Task description: Which lines run from the one containing "I need the box that holds the baseboard" to the end of the entries? Copy them exactly, both ends included, and give nothing else.

--------------------------------

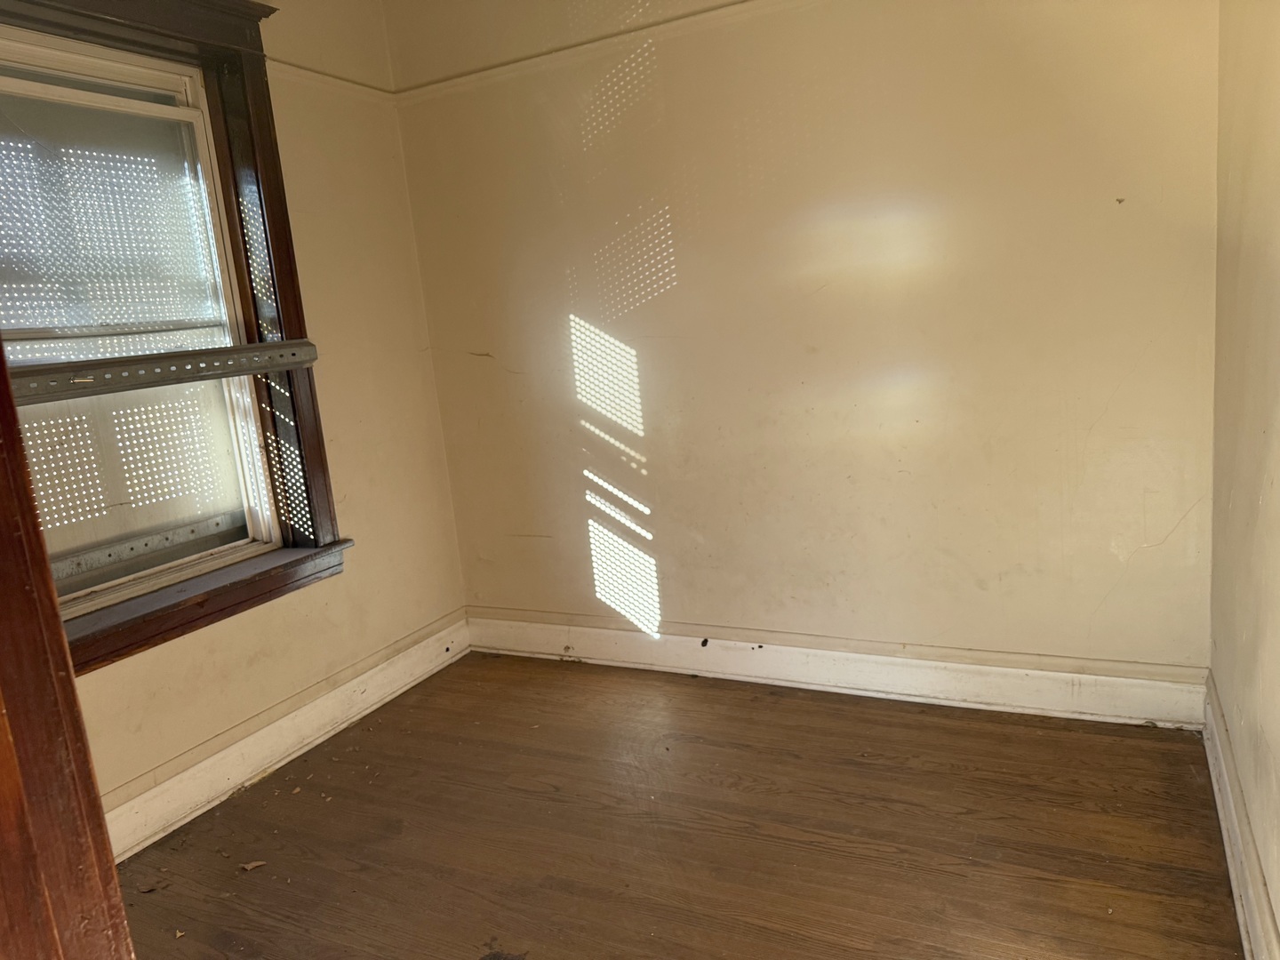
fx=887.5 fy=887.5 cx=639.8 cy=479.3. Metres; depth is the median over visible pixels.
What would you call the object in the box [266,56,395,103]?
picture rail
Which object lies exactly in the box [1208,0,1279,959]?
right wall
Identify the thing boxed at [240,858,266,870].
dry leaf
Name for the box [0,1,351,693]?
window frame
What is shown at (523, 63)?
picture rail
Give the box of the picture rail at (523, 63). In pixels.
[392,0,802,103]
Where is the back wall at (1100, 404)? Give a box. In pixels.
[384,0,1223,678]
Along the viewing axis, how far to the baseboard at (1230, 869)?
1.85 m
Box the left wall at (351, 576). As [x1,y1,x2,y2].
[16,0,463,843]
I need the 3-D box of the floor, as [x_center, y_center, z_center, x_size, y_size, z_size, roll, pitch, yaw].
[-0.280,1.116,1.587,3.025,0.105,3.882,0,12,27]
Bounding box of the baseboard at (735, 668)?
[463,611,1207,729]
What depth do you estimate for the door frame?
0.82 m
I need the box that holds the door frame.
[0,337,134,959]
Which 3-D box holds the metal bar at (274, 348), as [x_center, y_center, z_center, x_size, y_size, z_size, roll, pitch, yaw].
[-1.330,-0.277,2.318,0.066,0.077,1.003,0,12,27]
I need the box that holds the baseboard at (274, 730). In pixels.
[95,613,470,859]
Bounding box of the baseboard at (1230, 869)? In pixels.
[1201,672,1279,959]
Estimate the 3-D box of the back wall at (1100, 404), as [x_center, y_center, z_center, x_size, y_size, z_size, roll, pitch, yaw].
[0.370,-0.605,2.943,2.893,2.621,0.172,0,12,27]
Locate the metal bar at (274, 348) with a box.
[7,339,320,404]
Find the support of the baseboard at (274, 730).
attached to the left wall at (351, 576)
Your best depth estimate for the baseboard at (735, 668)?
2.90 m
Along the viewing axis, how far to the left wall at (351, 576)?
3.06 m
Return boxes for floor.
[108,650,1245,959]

--------------------------------

Exercise answer:
I need the box that holds the baseboard at (274, 730). In pixels.
[95,613,470,859]
Bounding box of the baseboard at (1230, 869)? In pixels.
[1201,672,1279,959]
Estimate the 3-D box of the back wall at (1100, 404), as [x_center, y_center, z_center, x_size, y_size, z_size, roll, pitch, yaw].
[0.370,-0.605,2.943,2.893,2.621,0.172,0,12,27]
Locate the metal bar at (274, 348) with a box.
[7,339,320,404]
Find the support of the baseboard at (274, 730).
attached to the left wall at (351, 576)
Your best depth estimate for the baseboard at (735, 668)?
2.90 m
Along the viewing axis, how far to the left wall at (351, 576)?
3.06 m
Return boxes for floor.
[108,650,1245,959]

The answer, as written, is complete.